**Records for the exercise**

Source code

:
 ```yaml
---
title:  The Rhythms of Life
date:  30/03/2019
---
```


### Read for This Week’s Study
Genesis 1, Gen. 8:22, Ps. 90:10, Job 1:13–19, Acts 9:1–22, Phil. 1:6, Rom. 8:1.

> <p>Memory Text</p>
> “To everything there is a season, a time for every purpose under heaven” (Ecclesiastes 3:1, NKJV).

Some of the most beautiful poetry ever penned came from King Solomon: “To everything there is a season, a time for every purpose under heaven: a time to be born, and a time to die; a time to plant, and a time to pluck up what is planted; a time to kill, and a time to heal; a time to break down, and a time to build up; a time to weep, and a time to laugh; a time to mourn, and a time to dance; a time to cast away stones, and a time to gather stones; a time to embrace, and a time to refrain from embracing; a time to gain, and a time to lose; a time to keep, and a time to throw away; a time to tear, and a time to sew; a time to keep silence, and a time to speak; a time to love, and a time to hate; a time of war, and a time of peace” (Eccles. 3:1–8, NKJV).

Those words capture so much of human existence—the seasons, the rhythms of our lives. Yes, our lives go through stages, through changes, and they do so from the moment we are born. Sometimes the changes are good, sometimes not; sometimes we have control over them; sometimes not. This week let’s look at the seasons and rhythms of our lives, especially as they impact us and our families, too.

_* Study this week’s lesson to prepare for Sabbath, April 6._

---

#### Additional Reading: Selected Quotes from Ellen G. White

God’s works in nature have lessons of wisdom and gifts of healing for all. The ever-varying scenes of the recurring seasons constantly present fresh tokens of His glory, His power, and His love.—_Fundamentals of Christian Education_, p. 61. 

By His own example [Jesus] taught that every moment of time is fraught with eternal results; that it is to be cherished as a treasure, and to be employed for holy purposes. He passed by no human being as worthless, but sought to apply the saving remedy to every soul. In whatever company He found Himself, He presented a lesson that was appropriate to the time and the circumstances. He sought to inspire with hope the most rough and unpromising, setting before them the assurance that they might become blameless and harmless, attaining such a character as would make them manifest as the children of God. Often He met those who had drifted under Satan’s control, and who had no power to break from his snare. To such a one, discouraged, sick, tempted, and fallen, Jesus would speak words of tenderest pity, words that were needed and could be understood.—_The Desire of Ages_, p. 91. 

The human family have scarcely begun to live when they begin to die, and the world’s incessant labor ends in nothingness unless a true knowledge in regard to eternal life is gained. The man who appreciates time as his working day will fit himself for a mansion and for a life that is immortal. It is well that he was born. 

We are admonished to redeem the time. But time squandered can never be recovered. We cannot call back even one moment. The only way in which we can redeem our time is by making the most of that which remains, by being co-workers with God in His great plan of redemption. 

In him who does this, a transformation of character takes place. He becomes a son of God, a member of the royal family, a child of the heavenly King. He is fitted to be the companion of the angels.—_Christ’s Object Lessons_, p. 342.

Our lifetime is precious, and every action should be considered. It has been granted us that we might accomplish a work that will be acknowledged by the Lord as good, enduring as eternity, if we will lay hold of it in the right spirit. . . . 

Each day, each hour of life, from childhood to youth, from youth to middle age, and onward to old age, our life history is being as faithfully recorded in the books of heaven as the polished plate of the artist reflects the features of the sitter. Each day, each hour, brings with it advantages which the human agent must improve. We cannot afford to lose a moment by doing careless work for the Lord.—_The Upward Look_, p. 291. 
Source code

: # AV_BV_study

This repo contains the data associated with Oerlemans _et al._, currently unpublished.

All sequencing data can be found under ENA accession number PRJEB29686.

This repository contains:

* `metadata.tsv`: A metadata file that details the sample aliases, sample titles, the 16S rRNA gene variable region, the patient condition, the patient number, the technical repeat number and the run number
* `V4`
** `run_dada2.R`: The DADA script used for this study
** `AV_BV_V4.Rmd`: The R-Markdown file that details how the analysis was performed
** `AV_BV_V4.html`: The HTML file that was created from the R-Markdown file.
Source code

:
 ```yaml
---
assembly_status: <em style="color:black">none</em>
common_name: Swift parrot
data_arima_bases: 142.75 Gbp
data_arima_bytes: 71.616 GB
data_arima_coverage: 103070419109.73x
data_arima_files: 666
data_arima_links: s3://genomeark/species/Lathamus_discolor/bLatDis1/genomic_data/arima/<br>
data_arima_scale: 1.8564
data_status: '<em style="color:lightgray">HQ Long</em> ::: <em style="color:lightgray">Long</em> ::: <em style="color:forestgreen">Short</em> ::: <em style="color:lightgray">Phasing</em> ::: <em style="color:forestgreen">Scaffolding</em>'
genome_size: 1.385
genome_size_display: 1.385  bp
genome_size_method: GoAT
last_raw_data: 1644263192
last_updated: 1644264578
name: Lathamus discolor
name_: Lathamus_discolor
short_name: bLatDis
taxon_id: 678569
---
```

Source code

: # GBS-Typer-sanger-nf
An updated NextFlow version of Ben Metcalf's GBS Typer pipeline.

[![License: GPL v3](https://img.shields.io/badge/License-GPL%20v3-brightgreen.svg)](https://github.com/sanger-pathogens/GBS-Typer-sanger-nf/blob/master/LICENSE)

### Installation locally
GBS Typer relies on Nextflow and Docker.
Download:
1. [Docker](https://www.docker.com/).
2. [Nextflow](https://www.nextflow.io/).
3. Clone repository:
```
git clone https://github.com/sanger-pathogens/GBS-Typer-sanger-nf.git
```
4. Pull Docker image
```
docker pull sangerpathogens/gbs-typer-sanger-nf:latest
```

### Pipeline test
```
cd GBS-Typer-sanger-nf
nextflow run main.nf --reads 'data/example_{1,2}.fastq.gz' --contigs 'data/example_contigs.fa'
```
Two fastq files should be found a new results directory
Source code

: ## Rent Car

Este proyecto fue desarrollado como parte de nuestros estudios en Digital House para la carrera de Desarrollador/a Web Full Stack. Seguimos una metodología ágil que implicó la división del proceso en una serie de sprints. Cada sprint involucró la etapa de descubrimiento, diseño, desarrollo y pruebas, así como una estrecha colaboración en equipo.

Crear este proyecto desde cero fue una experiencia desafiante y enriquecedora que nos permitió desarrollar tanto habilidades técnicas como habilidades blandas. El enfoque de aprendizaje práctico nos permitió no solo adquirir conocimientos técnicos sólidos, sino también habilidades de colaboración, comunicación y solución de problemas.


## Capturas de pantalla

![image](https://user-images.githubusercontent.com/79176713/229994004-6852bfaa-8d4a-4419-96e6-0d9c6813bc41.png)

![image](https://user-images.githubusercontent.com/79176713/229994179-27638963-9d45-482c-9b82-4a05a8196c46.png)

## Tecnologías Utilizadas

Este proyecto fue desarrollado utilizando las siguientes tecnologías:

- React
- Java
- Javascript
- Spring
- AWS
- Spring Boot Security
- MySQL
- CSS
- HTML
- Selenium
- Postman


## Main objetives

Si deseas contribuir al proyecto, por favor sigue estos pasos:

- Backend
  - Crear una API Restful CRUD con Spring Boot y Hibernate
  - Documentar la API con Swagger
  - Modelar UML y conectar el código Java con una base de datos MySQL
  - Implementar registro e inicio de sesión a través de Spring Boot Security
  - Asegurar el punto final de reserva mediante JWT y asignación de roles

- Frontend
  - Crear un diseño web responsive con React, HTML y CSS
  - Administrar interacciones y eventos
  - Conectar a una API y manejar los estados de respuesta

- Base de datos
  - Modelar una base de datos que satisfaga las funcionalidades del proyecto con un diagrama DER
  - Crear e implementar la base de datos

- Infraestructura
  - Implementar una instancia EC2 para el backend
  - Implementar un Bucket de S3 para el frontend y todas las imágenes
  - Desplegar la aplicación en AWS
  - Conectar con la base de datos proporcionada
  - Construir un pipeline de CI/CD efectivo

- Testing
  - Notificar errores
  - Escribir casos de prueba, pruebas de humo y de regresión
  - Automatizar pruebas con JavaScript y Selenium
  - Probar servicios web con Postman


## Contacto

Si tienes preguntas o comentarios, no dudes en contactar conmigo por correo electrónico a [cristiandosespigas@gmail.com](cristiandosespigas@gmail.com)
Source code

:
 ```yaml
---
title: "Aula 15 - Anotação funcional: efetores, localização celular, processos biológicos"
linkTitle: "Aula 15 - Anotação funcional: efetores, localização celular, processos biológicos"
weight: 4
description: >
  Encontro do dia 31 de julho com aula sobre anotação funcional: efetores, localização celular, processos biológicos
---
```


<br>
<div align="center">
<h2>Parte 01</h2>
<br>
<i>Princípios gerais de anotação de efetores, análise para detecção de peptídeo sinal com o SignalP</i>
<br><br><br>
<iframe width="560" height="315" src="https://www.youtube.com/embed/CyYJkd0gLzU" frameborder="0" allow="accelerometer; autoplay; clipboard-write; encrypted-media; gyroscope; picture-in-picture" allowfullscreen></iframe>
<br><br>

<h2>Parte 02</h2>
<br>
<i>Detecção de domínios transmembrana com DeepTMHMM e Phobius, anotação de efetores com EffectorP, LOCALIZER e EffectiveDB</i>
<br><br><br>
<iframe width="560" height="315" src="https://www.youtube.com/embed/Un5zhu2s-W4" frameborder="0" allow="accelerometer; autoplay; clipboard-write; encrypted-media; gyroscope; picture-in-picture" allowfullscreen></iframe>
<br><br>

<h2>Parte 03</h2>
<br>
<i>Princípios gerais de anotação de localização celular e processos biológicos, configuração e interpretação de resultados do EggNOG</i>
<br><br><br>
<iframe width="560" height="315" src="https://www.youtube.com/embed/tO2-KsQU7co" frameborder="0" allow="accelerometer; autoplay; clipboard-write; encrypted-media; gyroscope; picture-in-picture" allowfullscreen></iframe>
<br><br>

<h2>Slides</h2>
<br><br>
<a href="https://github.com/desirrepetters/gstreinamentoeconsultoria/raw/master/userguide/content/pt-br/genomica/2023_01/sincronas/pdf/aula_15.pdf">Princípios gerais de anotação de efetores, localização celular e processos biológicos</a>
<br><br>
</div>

**Problem details**
Lines with the string "image": pick each one out of the material and return it.

**Answer to this exercise**
4. Pull Docker image
![image](https://user-images.githubusercontent.com/79176713/229994004-6852bfaa-8d4a-4419-96e6-0d9c6813bc41.png)
![image](https://user-images.githubusercontent.com/79176713/229994179-27638963-9d45-482c-9b82-4a05a8196c46.png)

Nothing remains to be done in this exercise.